The Jaú National Park is the largest national park in Brazil and the world, in continuous and intact tropical rainforest. Located between the cities of Novo Airão and Barcelos, to the north of Amazonas, it is named after the Park’s main river, and one of the largest Brazilian fish: Jaú. Today, this ecological paradise is known as a model of the Amazon Conservation Unit, conjunctly made up of the Sustainable Development Reserves of Amanã and Mamirauá, the largest preserved biological corridor in the world in terms of equatorial jungle, with over 5.7 million hectares.
The Park preserves the largest black water basin in the world, the Rio Negro Basin. The dark color of the water comes from the springs that emerge from very ancient lands – which leaves the rivers loaded with organic and iron elements. It is relief is quite diversified, including flood areas, plains, hills, igapós, igarapés, and firm land forests. Bathed by rivers Negro, Jaú, Carabinani, Unini, Pauini and Canauaru, the Jaú Park also concentrates several waterfalls of unequaled beauty.
This region was the first colonization pole in the Amazon, made by Indians and marked by fierce battles for the dominion of the territory. There are reports of archeological finds in ceramics and stone engravings.
The Jaú National Park is not yet prepared for ample tourist visits. Usually, it receives the visits of researchers, who stay in Ibama accommodations prepared to receive 8 people at most. To book visits, it is necessary to previously contact the Ibama post in the park, with at least a month’s advance, by phone: + 55 (92) 613-3277, extension 229. Tourist visits to river Carabinani also only occur in small scale. The period is ideal for visits between July and November. The park stays open daily from 7 AM to 6 PM.
Flora and Fauna
Botanical studies developed in the Park have already catalogued about 400 plant species. Many of them are restricted to determined environments found only in the Jaú Park, such as igapó (submerged forests) and firm land forests.

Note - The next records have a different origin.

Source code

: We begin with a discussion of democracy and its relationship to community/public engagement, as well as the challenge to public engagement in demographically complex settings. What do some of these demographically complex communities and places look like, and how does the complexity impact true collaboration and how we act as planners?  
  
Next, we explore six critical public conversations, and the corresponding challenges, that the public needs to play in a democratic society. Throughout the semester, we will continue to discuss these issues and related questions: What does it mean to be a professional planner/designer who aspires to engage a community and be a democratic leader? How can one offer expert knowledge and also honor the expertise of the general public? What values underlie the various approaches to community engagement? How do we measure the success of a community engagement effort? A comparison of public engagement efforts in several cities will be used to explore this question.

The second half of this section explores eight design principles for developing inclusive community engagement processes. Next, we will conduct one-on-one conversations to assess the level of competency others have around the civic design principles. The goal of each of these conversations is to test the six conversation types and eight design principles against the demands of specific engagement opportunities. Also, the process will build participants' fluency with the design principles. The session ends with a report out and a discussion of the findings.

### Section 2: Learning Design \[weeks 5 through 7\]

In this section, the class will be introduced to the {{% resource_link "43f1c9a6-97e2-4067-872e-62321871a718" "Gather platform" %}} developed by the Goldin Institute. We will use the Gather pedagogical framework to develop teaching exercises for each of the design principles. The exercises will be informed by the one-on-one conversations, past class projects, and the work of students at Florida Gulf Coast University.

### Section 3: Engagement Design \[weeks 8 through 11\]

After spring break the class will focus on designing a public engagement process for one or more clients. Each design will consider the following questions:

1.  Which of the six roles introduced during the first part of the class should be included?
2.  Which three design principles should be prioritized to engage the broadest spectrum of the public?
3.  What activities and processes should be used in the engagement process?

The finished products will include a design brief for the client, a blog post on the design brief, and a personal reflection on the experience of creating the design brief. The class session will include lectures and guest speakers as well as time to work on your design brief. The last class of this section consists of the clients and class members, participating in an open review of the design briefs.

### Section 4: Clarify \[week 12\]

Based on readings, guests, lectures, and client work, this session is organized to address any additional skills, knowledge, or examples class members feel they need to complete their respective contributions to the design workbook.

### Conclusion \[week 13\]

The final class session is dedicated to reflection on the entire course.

The park also accommodates a rich fauna – comparable to various Conservation Units of the Amazon. So far, 263 fish species have been catalogued within the boundaries of the Jaú National Park, some of them only just discovered by science. Thus number represents a major part of the fauna described in the River Negro basin – about 500 species -, reinforcing the park’s need to stay under protection.